### Dataset excerpts
##############################
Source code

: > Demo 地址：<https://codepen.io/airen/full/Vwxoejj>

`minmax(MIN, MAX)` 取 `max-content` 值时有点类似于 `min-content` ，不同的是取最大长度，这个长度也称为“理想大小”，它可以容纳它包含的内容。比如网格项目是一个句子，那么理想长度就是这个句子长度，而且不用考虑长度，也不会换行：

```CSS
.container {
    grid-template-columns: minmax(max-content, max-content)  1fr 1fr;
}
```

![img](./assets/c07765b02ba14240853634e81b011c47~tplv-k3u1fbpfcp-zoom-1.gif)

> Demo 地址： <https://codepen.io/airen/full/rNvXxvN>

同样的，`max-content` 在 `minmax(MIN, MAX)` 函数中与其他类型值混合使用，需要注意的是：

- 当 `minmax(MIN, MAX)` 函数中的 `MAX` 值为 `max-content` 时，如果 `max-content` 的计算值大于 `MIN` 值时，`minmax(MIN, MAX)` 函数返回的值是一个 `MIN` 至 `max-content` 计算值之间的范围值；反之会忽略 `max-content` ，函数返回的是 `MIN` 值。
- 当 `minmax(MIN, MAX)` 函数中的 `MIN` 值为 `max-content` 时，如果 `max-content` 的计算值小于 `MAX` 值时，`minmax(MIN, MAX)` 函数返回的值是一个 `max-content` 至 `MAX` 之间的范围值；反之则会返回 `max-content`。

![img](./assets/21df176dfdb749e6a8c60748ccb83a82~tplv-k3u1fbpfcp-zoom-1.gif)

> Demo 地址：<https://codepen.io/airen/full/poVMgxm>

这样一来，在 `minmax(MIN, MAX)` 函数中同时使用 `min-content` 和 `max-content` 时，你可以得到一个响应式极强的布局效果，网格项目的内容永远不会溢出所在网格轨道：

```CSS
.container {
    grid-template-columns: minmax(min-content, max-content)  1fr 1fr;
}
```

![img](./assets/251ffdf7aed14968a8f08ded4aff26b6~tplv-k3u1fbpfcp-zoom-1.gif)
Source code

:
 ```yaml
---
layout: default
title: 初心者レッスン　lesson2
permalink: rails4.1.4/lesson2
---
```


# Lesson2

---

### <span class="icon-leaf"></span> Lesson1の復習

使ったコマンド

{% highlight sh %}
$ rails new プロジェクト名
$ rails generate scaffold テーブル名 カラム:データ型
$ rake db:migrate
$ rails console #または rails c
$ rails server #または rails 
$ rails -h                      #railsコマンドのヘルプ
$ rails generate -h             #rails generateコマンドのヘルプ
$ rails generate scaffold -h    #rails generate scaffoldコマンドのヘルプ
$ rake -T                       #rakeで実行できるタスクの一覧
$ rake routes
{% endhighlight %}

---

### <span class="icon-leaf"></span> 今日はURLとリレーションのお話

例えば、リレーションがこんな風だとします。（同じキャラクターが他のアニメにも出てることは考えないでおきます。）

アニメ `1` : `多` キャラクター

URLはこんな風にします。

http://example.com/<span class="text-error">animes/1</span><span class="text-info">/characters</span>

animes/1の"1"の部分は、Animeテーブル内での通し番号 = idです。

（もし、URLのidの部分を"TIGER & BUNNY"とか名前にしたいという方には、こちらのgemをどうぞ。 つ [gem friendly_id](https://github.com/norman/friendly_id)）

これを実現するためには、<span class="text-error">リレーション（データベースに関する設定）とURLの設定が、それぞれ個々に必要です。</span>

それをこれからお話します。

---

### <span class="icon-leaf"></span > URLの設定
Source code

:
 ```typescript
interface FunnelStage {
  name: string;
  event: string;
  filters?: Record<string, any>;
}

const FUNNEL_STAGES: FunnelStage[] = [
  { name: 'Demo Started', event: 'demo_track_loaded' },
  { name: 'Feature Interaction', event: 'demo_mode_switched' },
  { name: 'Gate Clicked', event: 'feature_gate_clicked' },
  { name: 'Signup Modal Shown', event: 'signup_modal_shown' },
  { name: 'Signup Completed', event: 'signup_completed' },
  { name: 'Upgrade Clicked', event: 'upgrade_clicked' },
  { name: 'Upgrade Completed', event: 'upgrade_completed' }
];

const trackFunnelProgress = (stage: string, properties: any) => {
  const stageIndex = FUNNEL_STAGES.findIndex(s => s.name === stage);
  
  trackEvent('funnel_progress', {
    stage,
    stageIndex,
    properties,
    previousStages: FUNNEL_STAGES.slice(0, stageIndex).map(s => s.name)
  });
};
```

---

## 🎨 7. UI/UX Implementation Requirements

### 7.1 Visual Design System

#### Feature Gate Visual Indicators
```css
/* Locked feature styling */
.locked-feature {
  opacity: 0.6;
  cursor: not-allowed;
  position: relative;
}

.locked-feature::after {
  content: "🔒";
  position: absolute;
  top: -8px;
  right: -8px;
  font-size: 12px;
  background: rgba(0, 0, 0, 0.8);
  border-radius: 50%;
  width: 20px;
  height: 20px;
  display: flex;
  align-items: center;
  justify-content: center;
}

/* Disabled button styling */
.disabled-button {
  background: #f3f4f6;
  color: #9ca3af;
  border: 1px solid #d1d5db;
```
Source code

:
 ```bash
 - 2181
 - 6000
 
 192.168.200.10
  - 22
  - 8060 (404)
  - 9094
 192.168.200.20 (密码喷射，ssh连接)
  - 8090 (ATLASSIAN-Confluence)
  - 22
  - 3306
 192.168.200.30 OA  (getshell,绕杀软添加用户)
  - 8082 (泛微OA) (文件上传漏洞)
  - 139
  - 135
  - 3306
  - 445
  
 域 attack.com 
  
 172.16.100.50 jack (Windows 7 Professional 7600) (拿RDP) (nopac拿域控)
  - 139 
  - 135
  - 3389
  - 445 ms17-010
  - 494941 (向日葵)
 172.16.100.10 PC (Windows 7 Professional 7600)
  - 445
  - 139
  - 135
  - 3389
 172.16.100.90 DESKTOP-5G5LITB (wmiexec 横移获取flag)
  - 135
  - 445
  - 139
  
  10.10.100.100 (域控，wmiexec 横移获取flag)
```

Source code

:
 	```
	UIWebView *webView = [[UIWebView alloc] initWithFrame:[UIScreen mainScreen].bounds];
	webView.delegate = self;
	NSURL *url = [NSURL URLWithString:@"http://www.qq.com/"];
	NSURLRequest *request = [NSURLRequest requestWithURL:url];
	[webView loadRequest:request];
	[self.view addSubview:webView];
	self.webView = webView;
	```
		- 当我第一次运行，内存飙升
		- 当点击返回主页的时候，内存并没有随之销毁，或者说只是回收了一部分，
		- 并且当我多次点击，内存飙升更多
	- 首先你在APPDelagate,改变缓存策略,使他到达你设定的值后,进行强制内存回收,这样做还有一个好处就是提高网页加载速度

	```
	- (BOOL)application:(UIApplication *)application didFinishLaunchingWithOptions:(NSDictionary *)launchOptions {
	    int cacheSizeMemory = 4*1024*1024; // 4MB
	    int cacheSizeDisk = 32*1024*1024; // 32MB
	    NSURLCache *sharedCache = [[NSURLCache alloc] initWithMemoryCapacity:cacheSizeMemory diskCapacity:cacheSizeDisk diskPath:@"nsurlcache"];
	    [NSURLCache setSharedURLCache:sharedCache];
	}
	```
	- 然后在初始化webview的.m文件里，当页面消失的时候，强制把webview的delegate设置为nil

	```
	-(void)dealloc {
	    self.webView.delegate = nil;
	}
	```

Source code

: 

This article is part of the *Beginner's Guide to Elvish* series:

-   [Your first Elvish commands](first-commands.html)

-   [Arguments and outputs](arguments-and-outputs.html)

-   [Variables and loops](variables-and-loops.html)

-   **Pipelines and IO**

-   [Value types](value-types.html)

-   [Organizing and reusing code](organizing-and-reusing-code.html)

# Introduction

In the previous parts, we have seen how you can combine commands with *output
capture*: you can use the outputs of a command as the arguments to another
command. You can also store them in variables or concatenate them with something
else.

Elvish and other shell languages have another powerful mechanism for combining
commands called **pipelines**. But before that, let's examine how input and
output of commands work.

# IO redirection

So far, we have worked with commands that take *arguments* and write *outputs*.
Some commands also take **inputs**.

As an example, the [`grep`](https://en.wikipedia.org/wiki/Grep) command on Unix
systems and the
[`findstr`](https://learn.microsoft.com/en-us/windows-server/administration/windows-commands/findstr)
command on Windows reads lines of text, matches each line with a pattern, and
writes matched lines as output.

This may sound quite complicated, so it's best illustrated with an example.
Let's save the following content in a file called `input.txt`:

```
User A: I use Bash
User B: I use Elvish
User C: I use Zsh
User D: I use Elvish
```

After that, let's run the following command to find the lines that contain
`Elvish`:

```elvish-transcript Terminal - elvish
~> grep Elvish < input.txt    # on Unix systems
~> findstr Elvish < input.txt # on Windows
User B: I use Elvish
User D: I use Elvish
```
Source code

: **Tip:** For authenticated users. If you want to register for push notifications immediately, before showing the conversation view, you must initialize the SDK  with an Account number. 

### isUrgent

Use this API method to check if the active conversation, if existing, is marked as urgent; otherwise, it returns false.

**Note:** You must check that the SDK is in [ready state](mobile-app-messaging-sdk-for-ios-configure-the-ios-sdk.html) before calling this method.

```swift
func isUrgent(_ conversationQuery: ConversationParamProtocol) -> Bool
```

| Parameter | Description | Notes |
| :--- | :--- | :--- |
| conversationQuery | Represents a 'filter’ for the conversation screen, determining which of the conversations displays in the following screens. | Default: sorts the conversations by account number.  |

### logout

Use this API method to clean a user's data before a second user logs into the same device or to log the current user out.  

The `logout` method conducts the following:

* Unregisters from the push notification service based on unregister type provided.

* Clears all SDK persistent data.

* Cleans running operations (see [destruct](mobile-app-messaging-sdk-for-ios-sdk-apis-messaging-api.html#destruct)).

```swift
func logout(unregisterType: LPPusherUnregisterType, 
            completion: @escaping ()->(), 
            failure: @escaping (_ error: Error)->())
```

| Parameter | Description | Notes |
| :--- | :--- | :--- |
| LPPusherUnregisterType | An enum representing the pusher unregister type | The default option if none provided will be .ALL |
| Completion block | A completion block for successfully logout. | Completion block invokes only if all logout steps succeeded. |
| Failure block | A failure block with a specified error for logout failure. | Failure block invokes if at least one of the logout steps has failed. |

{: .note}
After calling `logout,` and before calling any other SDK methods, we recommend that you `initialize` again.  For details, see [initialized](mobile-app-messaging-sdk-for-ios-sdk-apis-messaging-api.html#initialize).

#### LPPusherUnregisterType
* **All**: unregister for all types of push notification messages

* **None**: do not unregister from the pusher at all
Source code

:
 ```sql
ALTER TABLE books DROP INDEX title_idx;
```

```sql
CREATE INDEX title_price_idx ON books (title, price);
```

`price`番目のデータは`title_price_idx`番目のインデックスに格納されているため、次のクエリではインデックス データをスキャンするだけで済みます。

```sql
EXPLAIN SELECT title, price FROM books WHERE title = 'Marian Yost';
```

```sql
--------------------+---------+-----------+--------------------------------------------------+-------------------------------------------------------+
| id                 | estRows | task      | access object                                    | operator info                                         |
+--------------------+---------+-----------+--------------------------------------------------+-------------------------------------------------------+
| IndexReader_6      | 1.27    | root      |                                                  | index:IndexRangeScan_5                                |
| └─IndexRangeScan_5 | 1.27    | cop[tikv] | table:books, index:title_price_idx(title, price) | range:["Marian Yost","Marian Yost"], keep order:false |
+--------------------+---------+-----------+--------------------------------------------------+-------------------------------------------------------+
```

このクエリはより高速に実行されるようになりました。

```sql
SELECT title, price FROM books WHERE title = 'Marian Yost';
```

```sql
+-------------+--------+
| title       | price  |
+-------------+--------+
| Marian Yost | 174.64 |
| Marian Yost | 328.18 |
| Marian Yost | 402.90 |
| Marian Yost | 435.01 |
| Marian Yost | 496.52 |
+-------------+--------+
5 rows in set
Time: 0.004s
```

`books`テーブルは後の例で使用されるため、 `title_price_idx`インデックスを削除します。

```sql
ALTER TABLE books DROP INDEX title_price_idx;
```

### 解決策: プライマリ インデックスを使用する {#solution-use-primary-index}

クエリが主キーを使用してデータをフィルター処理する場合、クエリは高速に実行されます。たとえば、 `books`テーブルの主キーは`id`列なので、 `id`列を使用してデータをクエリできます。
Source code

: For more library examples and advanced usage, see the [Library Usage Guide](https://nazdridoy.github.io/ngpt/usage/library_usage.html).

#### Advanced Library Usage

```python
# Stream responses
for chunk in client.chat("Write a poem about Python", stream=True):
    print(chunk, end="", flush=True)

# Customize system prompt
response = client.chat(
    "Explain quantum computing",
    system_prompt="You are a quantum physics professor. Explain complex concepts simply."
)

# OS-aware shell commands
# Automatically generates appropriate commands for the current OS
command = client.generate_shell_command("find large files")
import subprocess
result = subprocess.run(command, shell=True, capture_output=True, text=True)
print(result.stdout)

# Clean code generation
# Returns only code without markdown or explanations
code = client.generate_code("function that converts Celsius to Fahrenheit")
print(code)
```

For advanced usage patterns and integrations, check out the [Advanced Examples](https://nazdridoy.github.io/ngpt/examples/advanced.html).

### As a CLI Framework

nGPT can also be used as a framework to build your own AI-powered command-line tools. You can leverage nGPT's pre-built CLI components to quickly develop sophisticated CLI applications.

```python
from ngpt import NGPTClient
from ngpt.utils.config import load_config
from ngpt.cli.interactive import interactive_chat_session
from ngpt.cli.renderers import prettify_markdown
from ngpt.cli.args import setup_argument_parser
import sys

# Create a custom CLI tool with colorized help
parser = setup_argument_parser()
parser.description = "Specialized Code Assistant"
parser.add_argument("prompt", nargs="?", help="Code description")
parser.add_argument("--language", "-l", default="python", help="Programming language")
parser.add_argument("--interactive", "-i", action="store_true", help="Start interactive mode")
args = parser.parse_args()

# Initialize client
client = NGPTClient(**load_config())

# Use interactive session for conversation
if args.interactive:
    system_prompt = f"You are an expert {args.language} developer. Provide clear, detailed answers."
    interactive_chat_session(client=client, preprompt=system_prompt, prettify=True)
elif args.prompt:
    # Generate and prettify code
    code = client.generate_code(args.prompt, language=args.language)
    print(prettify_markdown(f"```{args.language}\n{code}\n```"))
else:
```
##############################
### Directions
Scan the data above for the word "also", then copy every line that holds it.

### Response
command. You can also store them in variables or concatenate them with something
Some commands also take **inputs**.
nGPT can also be used as a framework to build your own AI-powered command-line tools. You can leverage nGPT's pre-built CLI components to quickly develop sophisticated CLI applications.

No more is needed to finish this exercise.